## Begin The records

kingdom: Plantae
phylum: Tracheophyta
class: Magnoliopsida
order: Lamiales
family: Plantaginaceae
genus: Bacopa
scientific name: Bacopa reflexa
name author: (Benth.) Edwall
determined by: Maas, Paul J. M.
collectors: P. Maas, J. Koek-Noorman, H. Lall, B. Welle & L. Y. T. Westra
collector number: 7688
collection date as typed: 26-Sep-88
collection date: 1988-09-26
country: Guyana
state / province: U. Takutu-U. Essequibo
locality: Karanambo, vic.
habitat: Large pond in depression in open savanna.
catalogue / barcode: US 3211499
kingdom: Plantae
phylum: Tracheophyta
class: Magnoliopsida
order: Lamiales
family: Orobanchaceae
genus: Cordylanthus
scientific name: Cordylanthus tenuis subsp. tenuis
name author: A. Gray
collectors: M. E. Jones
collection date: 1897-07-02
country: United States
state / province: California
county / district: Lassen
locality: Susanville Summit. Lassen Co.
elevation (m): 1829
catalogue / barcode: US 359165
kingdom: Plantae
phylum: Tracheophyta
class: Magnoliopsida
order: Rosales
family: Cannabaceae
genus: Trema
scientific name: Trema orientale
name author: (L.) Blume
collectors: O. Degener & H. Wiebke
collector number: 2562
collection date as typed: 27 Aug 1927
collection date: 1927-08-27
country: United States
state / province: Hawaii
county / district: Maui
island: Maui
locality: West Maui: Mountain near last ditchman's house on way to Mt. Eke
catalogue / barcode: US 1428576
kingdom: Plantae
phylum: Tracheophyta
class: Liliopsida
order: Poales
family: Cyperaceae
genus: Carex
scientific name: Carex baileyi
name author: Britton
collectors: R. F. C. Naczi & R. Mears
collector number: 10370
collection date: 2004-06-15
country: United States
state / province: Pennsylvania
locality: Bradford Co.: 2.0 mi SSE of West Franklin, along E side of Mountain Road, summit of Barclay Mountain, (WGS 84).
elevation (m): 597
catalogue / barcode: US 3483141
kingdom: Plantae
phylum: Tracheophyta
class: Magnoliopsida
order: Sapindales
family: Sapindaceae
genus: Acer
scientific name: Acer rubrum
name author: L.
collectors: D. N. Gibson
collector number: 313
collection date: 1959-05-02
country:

## End The records

Exercise details -
Output every entry above verbatim, line for line, with no changes.

Completed task -
kingdom: Plantae
phylum: Tracheophyta
class: Magnoliopsida
order: Lamiales
family: Plantaginaceae
genus: Bacopa
scientific name: Bacopa reflexa
name author: (Benth.) Edwall
determined by: Maas, Paul J. M.
collectors: P. Maas, J. Koek-Noorman, H. Lall, B. Welle & L. Y. T. Westra
collector number: 7688
collection date as typed: 26-Sep-88
collection date: 1988-09-26
country: Guyana
state / province: U. Takutu-U. Essequibo
locality: Karanambo, vic.
habitat: Large pond in depression in open savanna.
catalogue / barcode: US 3211499
kingdom: Plantae
phylum: Tracheophyta
class: Magnoliopsida
order: Lamiales
family: Orobanchaceae
genus: Cordylanthus
scientific name: Cordylanthus tenuis subsp. tenuis
name author: A. Gray
collectors: M. E. Jones
collection date: 1897-07-02
country: United States
state / province: California
county / district: Lassen
locality: Susanville Summit. Lassen Co.
elevation (m): 1829
catalogue / barcode: US 359165
kingdom: Plantae
phylum: Tracheophyta
class: Magnoliopsida
order: Rosales
family: Cannabaceae
genus: Trema
scientific name: Trema orientale
name author: (L.) Blume
collectors: O. Degener & H. Wiebke
collector number: 2562
collection date as typed: 27 Aug 1927
collection date: 1927-08-27
country: United States
state / province: Hawaii
county / district: Maui
island: Maui
locality: West Maui: Mountain near last ditchman's house on way to Mt. Eke
catalogue / barcode: US 1428576
kingdom: Plantae
phylum: Tracheophyta
class: Liliopsida
order: Poales
family: Cyperaceae
genus: Carex
scientific name: Carex baileyi
name author: Britton
collectors: R. F. C. Naczi & R. Mears
collector number: 10370
collection date: 2004-06-15
country: United States
state / province: Pennsylvania
locality: Bradford Co.: 2.0 mi SSE of West Franklin, along E side of Mountain Road, summit of Barclay Mountain, (WGS 84).
elevation (m): 597
catalogue / barcode: US 3483141
kingdom: Plantae
phylum: Tracheophyta
class: Magnoliopsida
order: Sapindales
family: Sapindaceae
genus: Acer
scientific name: Acer rubrum
name author: L.
collectors: D. N. Gibson
collector number: 313
collection date: 1959-05-02
country:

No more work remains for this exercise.